You know how, when you marry someone and they get on your nerves, but you can’t just walk away because you made a vow to love, honor and cherish them in sickness and in health, forsaking all others, for long as you both shall live and yada yada? Sometimes you don’t want or need that spouse. In fact, sometimes you may feel like your life would be so much easier without him. During those times, the vow may be the only thing that keeps you hanging on.
Our adoption contracts are like that vow. Having a horse is not always easy; and when it’s not, it’s the commitment that keeps you going. Responsible owners buck up and figure it out. They don’t abandon their horse when the going gets tough; or if they do decide it’s too much, they do the responsible thing and surrender the horse to a reputable rescue – before it loses hundreds of pounds.
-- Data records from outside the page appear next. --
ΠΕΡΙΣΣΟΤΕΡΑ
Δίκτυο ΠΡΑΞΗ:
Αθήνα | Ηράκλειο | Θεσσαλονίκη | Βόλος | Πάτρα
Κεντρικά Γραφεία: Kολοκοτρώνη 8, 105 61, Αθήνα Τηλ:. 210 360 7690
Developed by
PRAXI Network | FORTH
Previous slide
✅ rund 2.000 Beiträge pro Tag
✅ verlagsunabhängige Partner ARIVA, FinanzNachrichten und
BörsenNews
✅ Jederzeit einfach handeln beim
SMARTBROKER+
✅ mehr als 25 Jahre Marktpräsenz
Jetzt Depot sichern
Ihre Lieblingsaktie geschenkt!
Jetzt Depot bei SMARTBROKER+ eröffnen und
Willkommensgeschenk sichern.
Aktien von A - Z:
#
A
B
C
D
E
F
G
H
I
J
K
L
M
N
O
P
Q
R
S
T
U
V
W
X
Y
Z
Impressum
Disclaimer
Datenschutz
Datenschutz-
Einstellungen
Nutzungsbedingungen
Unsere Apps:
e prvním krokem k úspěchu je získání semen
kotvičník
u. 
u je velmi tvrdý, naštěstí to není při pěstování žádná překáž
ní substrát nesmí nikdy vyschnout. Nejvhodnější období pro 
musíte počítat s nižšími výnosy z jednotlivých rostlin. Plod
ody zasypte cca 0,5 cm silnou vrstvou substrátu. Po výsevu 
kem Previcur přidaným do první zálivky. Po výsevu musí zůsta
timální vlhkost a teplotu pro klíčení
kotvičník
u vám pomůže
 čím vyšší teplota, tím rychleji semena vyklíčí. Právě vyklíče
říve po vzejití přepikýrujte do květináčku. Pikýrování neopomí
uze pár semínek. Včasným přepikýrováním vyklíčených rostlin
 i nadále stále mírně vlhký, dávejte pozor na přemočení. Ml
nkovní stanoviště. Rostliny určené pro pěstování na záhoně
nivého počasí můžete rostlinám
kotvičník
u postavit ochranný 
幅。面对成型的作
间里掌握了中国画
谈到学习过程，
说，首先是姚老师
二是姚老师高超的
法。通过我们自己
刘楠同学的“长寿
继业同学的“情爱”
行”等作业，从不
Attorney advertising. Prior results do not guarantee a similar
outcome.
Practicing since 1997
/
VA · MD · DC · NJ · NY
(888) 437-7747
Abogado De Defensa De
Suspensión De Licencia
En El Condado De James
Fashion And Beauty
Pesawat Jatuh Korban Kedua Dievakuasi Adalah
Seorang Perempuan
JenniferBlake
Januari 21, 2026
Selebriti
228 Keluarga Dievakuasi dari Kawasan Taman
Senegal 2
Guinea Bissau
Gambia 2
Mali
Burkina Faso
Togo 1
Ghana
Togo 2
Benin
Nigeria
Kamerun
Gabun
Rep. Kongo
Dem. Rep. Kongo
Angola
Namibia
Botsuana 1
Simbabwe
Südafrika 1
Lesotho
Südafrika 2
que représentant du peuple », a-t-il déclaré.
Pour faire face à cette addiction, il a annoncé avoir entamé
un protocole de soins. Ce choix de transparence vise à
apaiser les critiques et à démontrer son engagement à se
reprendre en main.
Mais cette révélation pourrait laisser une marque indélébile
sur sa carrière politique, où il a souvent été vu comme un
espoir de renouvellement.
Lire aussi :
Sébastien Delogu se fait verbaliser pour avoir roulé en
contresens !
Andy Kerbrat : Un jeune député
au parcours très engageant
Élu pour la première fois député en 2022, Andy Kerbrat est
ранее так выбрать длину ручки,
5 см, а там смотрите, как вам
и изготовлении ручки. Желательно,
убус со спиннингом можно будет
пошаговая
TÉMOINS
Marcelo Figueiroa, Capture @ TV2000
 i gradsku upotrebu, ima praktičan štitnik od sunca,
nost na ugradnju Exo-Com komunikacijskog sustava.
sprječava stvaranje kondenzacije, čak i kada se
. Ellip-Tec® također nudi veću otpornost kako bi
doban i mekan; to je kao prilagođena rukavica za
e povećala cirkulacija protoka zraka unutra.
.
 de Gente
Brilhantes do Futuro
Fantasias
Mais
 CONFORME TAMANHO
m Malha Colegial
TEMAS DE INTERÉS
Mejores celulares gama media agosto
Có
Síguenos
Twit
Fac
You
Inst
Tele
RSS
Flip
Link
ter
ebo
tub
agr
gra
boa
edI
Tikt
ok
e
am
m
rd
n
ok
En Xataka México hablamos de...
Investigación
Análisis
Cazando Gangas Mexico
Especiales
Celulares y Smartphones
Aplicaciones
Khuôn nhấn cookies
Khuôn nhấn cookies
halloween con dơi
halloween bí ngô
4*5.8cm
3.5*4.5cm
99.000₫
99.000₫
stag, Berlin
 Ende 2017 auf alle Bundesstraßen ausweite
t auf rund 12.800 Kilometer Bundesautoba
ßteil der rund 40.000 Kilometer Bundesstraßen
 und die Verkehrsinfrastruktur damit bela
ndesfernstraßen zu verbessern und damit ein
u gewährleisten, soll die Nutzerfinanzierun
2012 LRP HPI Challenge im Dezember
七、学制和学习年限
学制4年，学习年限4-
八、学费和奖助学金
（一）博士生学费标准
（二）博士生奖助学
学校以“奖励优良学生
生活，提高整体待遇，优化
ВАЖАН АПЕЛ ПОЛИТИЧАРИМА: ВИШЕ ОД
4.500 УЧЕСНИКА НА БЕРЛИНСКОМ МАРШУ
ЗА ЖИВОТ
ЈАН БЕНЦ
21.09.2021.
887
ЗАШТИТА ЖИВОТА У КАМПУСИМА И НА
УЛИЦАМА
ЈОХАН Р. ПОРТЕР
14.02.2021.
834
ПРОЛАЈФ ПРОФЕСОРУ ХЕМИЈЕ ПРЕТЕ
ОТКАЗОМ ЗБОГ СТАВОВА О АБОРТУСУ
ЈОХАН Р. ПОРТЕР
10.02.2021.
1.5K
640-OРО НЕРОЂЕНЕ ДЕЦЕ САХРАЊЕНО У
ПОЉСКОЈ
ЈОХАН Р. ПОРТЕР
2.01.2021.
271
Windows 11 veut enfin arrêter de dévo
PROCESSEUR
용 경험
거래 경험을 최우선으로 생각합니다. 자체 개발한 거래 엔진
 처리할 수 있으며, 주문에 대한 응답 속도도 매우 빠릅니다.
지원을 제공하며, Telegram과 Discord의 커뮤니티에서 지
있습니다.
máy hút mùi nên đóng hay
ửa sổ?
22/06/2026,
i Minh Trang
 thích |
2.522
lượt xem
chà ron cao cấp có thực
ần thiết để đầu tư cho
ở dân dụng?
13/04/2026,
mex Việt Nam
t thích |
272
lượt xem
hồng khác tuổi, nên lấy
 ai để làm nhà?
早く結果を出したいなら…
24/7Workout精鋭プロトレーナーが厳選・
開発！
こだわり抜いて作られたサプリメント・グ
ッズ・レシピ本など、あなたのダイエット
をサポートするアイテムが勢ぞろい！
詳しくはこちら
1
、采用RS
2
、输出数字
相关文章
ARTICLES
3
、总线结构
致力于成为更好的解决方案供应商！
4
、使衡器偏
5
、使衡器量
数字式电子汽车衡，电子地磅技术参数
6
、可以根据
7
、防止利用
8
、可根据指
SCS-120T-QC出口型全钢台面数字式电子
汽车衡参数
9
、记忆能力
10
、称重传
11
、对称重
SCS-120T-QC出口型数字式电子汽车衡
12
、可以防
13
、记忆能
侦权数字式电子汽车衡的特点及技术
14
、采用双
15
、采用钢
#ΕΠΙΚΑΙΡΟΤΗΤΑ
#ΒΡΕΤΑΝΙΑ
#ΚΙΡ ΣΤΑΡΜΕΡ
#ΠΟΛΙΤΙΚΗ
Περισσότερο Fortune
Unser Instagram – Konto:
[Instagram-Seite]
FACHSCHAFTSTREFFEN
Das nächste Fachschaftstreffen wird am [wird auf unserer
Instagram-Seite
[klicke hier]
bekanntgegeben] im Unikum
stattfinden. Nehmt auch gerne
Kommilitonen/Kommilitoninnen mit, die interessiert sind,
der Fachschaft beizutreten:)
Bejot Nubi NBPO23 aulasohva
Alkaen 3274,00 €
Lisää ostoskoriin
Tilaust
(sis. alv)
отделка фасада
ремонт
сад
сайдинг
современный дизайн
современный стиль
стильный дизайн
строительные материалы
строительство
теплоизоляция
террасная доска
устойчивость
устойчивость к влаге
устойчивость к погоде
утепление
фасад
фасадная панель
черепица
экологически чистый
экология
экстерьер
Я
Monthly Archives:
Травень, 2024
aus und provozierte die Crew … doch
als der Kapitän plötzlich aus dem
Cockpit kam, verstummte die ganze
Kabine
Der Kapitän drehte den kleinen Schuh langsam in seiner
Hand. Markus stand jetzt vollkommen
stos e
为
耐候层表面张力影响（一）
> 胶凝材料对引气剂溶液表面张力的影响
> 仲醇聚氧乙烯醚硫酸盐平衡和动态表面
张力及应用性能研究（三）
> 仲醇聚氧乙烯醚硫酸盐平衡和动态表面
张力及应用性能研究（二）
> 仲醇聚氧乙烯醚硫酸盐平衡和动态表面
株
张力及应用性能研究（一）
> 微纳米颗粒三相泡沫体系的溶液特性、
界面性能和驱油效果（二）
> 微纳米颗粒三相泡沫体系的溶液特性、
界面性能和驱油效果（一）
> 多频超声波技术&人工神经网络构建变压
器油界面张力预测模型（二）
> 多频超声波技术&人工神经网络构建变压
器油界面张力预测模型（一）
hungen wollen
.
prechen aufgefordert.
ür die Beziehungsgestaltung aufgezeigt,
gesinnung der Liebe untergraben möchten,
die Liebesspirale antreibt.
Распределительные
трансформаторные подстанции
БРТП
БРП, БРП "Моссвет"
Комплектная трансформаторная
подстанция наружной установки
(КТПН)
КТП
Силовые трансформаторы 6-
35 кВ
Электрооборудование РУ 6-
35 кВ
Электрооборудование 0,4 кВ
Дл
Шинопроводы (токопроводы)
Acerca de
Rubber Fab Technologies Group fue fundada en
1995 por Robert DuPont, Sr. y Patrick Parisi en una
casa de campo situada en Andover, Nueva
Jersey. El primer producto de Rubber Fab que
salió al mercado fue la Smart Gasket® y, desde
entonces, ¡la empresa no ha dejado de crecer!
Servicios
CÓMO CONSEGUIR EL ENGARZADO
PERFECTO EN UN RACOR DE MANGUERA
How do you think these horses feel when, suddenly, the human they’re accustomed to hanging out with no longer shows up with carrots and kisses? You think the Ghosts and Jake didn’t miss those squealing little girls running picks through their hair, braiding their tails and showering them with love? I can assure you, they did miss them; and every time a human abandons them, they lose a little bit of hope and their ability to trust. I swear you can see their skepticism in their eyes.
No, we didn’t want Jake – or any of these horses for that matter. No rescuer sits around pining for her next unwanted horse. But we welcome them with open arms when the humans they’ve grown to know, love and trust decide it’s not working out. Even if we have to do it again and again and again.